Ce soir-là, - mardi de Pâques 1860, - tout le quai de la Cour était en rumeur : madame Avérief donnait un bal d'enfants.
La maison de madame Avérief avait longtemps été une des plus remarquées parmi celles qui ont, tous les ans, l'honneur de voir la famille impériale paraître à l'une au moins de leurs fêtes, pompeuses et savamment ordonnées. Tout lui donnait droit à ce privilège : la haute naissance de l'hôtesse, son deuil prématuré, - si noblement porté en mémoire de l'époux tué à Varna, - son influence salutaire sur toute la génération qui avait crû sous ses yeux ; sans parler de sa grâce hospitalière et bien avisée, qui classait ses invitations parmi les plus rares et les plus recherchées.
Aussi, lorsqu'à la mort de son fils, le général Avérief, enseveli dans un torrent du Caucase, elle avait clos sa demeure et cessé de donner des fêtes, on eût dit qu'il manquait quelque chose au soleil d'hiver de Pétersbourg.

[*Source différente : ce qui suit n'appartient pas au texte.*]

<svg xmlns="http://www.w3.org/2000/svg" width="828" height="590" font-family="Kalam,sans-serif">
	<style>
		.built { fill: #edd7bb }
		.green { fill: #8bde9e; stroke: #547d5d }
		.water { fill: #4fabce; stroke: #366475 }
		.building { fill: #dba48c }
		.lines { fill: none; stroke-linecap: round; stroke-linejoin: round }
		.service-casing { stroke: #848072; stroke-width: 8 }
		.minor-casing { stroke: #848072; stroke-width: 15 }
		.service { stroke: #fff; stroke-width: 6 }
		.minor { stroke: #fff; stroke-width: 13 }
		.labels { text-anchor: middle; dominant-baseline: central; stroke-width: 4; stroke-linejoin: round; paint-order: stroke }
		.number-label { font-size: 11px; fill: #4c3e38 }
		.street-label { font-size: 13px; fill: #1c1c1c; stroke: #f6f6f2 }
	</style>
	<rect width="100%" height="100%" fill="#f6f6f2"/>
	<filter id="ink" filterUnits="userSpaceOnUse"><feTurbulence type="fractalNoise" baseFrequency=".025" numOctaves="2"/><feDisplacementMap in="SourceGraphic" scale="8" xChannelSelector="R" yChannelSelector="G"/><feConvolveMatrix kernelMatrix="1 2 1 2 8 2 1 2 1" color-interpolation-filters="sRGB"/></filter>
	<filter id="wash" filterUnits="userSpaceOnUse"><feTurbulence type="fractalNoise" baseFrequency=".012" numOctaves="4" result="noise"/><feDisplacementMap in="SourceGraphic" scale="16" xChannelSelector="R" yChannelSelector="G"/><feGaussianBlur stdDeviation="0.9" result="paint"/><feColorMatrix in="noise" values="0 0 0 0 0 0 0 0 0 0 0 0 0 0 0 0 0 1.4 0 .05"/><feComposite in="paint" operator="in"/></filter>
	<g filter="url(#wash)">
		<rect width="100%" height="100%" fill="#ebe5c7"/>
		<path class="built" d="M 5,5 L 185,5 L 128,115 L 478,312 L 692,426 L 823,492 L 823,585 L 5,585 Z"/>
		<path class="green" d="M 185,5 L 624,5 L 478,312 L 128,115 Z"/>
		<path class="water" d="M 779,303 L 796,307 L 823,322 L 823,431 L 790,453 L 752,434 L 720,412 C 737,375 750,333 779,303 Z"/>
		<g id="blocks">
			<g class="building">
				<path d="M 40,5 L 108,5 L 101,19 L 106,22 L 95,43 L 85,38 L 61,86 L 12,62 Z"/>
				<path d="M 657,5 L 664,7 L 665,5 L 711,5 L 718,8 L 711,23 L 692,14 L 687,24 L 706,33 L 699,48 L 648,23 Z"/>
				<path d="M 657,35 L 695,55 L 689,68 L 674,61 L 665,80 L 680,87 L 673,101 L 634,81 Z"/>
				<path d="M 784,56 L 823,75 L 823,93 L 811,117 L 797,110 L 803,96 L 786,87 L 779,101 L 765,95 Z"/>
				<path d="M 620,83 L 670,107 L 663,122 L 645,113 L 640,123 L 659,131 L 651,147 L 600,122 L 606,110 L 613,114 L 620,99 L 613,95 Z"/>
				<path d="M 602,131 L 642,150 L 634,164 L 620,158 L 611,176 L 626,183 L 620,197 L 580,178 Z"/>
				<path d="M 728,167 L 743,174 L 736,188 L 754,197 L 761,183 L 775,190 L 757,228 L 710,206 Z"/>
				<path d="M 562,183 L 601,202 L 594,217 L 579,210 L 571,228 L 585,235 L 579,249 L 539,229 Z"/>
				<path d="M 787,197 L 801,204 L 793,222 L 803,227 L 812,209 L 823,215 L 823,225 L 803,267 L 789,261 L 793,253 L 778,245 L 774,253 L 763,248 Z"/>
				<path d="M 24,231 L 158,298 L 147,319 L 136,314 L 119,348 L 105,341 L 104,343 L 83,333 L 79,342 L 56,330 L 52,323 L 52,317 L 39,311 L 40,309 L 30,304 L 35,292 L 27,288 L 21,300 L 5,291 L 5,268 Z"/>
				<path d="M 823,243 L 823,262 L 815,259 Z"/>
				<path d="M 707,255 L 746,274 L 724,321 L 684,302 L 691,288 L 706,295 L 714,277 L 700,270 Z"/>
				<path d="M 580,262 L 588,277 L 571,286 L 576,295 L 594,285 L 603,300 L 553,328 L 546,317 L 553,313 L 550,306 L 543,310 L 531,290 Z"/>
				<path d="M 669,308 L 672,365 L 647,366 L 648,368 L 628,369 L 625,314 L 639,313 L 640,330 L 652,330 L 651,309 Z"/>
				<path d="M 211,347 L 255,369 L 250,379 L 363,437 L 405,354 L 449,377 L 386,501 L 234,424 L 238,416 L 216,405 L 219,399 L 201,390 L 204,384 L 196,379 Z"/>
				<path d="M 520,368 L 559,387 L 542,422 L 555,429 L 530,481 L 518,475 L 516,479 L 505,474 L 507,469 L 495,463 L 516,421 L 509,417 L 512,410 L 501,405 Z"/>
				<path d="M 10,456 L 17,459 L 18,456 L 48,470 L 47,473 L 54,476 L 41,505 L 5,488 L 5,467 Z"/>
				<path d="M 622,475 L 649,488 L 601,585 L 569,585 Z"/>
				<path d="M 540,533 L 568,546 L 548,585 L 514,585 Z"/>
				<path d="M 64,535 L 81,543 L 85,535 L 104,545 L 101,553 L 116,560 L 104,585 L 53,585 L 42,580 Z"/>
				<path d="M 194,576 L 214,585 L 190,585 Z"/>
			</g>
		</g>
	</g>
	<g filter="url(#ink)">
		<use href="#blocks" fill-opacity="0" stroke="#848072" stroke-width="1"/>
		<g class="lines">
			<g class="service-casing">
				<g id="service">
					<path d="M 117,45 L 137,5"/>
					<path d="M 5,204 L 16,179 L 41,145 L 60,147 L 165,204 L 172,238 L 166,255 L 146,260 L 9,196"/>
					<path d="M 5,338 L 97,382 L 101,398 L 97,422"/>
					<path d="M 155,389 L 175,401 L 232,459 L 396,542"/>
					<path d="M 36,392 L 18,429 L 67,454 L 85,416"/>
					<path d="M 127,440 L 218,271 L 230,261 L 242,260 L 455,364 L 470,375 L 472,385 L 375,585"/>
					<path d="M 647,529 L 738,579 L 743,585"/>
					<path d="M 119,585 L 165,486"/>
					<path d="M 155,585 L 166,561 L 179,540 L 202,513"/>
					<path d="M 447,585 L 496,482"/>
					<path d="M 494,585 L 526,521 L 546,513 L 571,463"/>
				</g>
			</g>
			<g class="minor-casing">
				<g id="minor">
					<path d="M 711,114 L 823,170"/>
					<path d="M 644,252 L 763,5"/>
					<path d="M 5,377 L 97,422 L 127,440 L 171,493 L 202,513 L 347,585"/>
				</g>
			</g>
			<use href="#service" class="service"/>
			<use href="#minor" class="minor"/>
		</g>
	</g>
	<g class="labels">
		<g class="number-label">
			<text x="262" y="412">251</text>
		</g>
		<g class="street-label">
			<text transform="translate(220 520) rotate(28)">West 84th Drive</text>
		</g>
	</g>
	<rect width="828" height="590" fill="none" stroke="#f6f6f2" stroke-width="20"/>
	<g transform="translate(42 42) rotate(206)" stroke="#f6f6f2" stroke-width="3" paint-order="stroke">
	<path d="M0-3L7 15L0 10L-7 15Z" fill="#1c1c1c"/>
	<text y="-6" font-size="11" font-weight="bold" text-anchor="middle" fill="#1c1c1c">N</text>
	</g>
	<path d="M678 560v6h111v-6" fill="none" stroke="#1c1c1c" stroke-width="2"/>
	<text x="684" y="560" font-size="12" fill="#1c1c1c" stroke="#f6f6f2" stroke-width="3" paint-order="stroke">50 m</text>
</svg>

Pendant cinq ou six ans, la maison Avérief resta morne et muette ; la famille et quelques intimes en franchissaient seuls la porte, jadis ouverte à deux battants ; puis, un jour, la noblesse de la ville apprit, non sans étonnement, que Prascovia Pétrovna, en l'honneur du rétablissement inespéré de son unique petit-fils, rouvrait ses salons et donnait un bal d'enfants. Sa maison vit accourir la fleur, encore en bouton, de la jeunesse pétersbourgeoise. Les invitations étaient aussi recherchées par les enfants qu'elles l'avaient été par les mères ; c'était la fine fleur du panier, - encore recouverte de son duvet.
Le mardi de Pâques de cette année-là tombait en plein avril. La grande salle revêtue de marbre jaune, où se réunissait la jeune troupe, était éclairée par quatre vastes fenêtres donnant sur la Néva, et les rayons obliques du soleil de printemps glissaient perdus dans les rideaux de lampas jaune, pendant que le fond de la salle, malgré les grands miroirs du temps de l'Empire, paraissait déjà sombre et un peu terne.
Les petites danseuses, pour la plupart accompagnées de leurs gouvernantes, se rapprochaient, timides, pour examiner en silence leurs toilettes ; les garçons, plus timides encore, s'étaient parqués près des fenêtres. Quelques mères souriaient et causaient entre elles.